Diary of Doctor J. Watson
Dolphin Cove

With seven faces turned towards us and a silence I could have sliced with a knife, we were faced with little choice but to take the bull by the horny bits. Clearing my throat in a manly way, I stepped forward.

“Good evening. I understand that my wife and I, along with several other individuals will be ferried across to Huge Island in the morning, so I suggest we all introduce ourselves. My name’s Armstrong and this is my good lady.” Turning to our young companion, I gave him an encouraging nod.

“Oh, right,” said he, clearly feeling I’d put him on the spot. “Marston. That’s me.” He sniffed and looked purposefully at the nearest of our fellow travellers, an elderly chap sitting alone by the fire.

“Ah-ha,” announced the man, giving Marston a surly stare. “Righto. MacArthur. Jack. Major. Retired. Veteran of the Crimea, don’t you know.” He twirled a thin moustache between finger and thumb and gazed at the rest of us as if expecting a round of applause.

At the next table, a spinsterish-looking woman in a raincoat and headscarf, mumbled something inaudible. The man closest to her held up a finger.

“Says she’s called Bent Emily.” The woman tapped him on the arm and whispered in his ear. ”Sorry,” said the man, “Emily Bent.” The woman smiled appreciatively. Her saviour lifted his head in a superior sort of way and told us he was a former police inspector. “Blah’s the name. Billy Blah. Private investigator these days, if anyone’s interested. Cheap rates.”

The other three persons in our happy band turned out to be Dilip Lombardi, a middle-aged ex-soldier, Vera Claymore, a twenty-eight year-old teacher whose haggard face gave her the appearance of a lady of the night, and our last companion, a bald-headed mean-faced man named Lawrence Warmonger, who declared himself to be a Justice of the Peace and who did not relish sharing a room, let alone a house with anyone else.

“Right, then,” I said. “That wasn’t so hard, was it?” I forced a smile and raised my glass in a toast. “To the island.”

The others responded half-heartedly, apart from Warmonger who simply peered at me over the top of his spectacles, his pale forehead furrowed like a ploughed field on a rainy day.

“Well done, Johnny,” whispered Mary, giving me a peck on the cheek. “Now, how about some food?”

“You’ll be bleedin’ lucky,” said Marston, indicating the toothless crone behind the bar. “Cheese toasties is all they’ve got, and I reckon we’ll be getting ‘em for breakfast an’all.” He laughed heartily and threw back the remains of his pint. “Another one, squire?”

Ordering more drinks and a helping of the aforementioned toasties, Mary, myself and our new friend settled down at a table close enough to our travelling companions to listen in on their conversations.
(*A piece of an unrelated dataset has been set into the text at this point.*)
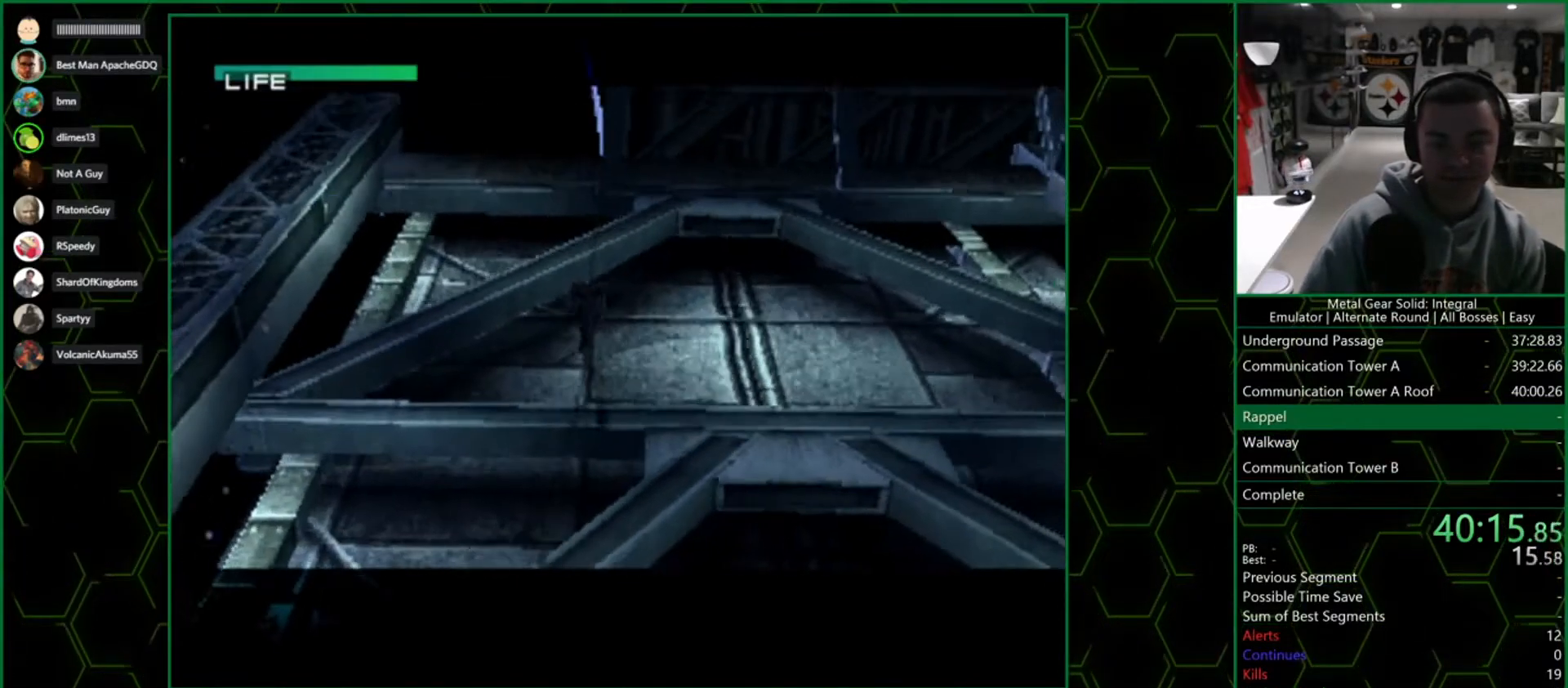
{"buttons": ["CROSS", "DPAD_DOWN"], "left_stick": "center", "right_stick": "center", "events": []}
Unfortunately, it seemed everyone else had the same idea, and apart from the crackle and hiss of the fire, the room remained obstinately silent for the remainder of the evening.

Retiring to bed shortly after eleven, I took the precaution of bracing a chair against the door.

“Expecting visitors, darling?” said Mary, pulling a flannelette nightie over her head.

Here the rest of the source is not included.